- Work instructions
Read the data below line by line and copy each one with "butt" in it.

Saved entries

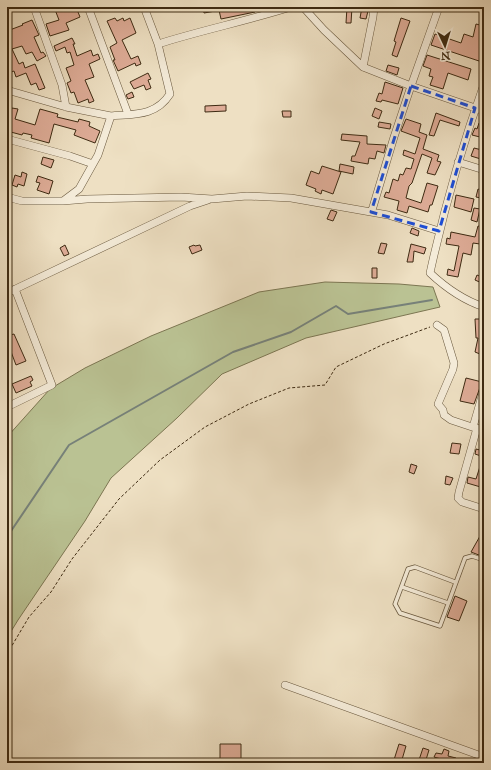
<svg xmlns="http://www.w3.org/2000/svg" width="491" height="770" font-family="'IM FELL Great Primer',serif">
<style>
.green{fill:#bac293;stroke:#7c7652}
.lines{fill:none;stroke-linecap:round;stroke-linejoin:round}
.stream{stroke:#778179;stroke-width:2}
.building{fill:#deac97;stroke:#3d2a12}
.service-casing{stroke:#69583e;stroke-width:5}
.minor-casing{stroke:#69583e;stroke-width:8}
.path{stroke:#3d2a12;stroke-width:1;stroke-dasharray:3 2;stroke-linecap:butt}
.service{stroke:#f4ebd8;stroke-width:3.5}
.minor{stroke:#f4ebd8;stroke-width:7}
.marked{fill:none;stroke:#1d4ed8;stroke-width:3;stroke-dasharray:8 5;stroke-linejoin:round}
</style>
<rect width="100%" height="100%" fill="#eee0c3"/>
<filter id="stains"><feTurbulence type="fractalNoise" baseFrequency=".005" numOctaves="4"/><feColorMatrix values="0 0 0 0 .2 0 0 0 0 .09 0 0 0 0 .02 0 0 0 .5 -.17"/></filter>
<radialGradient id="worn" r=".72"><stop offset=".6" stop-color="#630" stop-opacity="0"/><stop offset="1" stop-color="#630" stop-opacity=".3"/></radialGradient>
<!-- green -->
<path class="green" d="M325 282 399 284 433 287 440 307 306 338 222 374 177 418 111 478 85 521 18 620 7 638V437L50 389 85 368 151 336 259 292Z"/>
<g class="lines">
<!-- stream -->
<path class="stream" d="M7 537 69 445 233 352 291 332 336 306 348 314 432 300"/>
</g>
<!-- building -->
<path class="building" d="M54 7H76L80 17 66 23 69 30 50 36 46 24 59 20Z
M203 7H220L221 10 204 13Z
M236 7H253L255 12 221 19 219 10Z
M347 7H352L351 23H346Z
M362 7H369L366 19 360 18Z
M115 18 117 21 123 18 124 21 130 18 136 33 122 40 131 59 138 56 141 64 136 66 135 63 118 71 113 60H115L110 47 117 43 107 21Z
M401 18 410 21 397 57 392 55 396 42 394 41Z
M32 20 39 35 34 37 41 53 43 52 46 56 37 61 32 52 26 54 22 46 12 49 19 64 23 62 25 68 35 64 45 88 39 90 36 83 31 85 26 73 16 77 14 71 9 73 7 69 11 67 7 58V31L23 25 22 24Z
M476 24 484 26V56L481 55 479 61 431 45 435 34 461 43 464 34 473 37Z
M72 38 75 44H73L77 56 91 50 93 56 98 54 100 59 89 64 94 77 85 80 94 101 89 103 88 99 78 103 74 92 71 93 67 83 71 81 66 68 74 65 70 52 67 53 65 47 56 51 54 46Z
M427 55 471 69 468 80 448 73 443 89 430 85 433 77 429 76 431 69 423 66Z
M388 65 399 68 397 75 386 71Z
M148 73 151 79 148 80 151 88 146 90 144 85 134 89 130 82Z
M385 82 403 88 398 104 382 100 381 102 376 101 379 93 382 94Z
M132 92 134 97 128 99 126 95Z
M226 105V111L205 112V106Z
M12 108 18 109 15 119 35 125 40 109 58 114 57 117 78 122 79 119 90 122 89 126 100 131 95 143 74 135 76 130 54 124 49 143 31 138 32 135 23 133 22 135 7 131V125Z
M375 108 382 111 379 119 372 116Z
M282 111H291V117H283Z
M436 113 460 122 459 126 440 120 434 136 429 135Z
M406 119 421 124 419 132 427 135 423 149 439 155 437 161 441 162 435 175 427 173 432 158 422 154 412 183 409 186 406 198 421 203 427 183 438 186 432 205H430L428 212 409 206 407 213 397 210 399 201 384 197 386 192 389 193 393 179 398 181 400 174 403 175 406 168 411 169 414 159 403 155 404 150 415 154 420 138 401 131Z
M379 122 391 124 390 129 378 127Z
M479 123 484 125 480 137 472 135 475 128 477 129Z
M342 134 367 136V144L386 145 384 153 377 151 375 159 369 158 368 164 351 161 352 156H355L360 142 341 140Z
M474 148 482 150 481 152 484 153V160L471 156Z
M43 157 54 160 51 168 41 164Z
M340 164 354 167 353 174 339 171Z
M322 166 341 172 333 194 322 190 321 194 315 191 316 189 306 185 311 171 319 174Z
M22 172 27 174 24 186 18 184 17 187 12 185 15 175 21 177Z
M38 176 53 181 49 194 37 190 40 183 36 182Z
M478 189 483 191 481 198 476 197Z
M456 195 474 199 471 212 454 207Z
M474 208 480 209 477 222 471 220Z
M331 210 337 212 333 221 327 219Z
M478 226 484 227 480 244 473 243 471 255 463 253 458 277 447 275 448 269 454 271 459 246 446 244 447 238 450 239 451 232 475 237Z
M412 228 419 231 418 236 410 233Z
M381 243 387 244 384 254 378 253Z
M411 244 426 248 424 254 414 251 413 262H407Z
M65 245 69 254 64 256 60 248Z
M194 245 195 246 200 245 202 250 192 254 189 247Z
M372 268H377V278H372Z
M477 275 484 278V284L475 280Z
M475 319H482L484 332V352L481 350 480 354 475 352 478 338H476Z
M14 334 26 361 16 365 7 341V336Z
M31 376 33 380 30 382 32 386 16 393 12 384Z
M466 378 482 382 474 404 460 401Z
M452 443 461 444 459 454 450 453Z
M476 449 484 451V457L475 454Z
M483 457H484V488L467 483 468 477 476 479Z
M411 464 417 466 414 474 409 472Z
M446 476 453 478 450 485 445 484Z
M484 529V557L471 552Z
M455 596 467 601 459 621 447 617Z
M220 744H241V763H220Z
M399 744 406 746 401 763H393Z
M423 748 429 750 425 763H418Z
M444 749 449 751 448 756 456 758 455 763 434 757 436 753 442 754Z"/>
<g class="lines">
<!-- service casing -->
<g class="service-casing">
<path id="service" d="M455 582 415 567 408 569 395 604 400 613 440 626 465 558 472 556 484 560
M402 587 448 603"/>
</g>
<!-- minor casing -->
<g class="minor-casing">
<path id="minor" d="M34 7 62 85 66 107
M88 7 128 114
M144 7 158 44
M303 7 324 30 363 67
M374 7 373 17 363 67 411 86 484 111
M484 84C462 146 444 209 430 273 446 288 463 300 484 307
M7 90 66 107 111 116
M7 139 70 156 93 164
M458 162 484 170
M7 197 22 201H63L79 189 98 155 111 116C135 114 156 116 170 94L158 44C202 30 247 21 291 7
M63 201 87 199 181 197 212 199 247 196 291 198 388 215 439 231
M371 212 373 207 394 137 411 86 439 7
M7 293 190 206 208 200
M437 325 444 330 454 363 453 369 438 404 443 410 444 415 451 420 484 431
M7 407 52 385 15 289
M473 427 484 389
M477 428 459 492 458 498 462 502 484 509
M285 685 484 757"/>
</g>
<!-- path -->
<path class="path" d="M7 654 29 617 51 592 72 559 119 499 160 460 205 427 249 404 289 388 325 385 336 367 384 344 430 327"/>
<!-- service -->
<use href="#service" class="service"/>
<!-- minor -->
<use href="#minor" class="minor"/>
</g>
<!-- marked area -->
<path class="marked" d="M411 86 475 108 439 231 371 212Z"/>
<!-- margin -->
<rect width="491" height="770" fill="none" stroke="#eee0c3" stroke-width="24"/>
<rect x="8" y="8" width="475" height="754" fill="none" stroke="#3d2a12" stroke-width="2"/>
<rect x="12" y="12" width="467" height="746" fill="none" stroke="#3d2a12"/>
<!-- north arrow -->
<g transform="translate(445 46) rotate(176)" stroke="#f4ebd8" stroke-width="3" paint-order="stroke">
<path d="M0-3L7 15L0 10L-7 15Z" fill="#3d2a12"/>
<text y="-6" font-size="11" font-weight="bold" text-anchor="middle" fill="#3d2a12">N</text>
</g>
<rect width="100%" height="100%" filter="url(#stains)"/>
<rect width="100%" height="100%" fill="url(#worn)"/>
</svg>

--

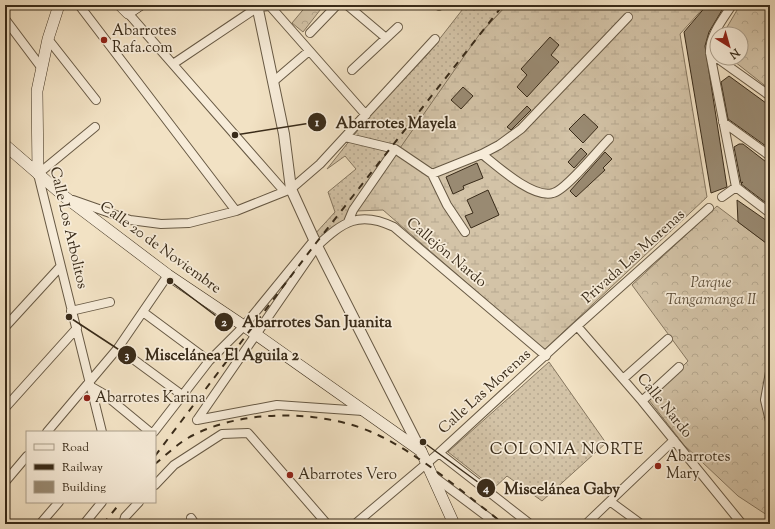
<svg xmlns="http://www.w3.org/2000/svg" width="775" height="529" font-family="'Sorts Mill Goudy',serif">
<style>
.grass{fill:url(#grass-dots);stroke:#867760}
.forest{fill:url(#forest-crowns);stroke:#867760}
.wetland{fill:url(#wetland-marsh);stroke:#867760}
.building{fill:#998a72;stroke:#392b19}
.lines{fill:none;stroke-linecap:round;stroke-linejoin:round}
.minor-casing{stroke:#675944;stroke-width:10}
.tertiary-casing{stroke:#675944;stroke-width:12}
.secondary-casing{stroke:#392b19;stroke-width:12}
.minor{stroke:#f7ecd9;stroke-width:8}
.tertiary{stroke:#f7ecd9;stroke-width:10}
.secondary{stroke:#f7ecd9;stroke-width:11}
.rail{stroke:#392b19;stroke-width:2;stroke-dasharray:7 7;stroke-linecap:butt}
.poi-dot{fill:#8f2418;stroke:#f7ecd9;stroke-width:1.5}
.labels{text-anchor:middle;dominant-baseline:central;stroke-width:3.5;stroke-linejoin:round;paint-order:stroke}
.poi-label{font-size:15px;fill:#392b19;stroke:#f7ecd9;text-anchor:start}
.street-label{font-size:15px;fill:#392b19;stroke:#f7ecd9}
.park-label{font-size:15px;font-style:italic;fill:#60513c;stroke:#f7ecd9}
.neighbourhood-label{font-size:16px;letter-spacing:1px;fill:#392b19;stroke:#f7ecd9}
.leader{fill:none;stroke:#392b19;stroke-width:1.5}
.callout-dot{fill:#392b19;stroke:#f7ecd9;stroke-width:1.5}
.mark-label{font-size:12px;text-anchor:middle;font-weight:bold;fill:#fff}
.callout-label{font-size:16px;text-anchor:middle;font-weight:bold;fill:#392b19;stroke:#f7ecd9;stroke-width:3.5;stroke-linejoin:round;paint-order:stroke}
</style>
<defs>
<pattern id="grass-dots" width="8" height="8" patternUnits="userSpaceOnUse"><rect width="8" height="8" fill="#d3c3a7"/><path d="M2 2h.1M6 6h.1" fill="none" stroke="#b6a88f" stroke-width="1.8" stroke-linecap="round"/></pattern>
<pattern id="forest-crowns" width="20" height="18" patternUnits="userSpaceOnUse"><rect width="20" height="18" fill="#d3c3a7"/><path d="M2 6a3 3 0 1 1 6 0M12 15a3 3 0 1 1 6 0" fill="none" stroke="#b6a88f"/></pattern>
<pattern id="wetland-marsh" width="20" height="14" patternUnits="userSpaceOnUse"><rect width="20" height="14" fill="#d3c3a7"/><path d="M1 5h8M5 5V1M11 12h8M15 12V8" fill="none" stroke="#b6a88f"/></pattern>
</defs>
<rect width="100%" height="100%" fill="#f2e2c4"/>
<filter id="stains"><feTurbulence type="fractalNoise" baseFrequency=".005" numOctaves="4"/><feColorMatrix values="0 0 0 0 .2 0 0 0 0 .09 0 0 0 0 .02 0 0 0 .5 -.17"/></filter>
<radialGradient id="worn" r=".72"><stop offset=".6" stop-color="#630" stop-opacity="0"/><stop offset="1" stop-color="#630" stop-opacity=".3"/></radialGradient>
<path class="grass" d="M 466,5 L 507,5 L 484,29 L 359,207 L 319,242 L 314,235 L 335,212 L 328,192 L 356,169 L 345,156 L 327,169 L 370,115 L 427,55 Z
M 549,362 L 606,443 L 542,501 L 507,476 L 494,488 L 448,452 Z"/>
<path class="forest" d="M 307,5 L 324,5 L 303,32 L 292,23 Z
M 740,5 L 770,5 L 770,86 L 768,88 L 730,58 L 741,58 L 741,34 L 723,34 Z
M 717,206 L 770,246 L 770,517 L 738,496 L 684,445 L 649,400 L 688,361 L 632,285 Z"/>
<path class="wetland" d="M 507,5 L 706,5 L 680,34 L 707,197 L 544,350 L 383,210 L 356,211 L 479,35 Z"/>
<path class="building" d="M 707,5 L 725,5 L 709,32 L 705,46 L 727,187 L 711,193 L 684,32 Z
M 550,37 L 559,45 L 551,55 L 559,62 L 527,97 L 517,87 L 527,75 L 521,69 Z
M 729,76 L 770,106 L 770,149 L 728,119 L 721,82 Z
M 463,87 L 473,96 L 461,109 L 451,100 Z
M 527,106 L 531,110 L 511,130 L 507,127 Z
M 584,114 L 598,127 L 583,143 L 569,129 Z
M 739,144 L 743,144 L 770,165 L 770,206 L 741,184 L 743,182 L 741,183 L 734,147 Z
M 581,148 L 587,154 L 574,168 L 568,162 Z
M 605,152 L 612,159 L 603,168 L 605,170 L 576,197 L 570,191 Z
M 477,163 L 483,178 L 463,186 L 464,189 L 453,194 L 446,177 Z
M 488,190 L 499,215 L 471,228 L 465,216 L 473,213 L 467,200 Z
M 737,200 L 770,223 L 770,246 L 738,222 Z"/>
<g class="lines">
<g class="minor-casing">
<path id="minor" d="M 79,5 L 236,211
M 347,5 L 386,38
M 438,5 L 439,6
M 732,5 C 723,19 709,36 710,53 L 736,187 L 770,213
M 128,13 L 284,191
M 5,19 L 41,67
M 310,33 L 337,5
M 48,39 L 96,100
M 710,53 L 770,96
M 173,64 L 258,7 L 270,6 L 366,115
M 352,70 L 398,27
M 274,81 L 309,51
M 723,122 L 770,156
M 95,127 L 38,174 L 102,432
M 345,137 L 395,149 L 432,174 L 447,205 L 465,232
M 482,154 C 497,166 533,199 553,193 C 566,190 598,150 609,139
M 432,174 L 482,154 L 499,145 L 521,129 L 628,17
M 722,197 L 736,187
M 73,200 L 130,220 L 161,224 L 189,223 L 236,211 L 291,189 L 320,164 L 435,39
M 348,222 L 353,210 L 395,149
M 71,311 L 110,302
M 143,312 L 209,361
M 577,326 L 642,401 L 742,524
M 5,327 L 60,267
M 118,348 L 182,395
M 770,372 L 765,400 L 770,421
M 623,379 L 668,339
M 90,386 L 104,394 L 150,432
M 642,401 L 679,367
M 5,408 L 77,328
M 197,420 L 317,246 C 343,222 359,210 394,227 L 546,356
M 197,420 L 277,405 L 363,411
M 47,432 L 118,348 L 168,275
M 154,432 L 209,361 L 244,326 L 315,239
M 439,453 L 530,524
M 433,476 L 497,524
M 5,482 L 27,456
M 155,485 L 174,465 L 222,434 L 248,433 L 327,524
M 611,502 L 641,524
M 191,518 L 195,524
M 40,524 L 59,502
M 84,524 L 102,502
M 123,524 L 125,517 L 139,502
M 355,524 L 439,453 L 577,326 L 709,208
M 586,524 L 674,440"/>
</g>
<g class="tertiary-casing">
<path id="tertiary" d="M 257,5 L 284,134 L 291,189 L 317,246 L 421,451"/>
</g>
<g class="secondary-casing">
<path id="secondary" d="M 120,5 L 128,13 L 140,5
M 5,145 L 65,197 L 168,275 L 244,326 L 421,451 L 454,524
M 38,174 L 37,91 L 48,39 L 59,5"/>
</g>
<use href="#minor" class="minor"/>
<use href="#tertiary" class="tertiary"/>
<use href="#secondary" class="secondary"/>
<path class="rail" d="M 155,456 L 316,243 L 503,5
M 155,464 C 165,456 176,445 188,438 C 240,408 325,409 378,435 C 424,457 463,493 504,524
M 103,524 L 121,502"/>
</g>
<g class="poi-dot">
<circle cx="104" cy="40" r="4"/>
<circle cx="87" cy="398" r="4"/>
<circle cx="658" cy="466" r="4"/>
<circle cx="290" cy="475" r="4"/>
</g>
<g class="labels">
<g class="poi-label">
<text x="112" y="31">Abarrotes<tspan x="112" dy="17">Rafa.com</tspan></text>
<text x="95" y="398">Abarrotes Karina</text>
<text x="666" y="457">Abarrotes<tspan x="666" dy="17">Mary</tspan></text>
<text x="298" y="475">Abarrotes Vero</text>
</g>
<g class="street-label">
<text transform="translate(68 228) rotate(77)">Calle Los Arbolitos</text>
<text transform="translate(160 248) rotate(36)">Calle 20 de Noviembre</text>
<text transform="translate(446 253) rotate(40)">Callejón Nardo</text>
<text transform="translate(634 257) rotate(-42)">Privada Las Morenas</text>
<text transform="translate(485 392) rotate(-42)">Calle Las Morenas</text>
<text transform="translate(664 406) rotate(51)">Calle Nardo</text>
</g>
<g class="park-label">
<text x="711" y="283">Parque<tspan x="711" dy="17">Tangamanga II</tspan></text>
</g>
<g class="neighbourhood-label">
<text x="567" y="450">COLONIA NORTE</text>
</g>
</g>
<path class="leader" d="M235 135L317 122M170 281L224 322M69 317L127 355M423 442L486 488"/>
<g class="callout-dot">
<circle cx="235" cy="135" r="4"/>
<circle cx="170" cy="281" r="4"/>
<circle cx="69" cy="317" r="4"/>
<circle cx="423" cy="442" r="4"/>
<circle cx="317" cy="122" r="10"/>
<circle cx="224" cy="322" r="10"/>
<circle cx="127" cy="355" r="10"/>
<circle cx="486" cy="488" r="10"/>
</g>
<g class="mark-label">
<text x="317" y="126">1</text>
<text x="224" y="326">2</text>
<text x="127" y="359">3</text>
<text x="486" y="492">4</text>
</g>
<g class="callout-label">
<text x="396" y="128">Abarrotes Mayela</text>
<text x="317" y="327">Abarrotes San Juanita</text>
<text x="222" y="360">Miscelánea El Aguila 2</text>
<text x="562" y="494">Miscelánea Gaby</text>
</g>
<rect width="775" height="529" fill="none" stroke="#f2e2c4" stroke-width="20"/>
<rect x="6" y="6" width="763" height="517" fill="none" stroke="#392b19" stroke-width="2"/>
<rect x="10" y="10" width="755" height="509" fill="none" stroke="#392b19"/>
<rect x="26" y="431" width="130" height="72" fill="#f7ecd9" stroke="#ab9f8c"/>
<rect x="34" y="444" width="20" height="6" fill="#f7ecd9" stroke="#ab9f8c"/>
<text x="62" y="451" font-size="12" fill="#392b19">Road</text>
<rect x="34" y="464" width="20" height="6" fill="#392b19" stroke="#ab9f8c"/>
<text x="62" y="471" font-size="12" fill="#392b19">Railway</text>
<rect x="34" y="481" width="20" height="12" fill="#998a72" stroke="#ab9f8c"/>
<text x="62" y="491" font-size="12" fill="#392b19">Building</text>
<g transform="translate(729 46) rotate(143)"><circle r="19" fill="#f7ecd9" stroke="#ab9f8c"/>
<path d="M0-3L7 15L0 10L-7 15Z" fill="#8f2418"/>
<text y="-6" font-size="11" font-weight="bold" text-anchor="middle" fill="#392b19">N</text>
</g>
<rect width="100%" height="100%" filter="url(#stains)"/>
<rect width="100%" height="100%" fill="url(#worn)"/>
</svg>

- Response
.path{stroke:#3d2a12;stroke-width:1;stroke-dasharray:3 2;stroke-linecap:butt}
.rail{stroke:#392b19;stroke-width:2;stroke-dasharray:7 7;stroke-linecap:butt}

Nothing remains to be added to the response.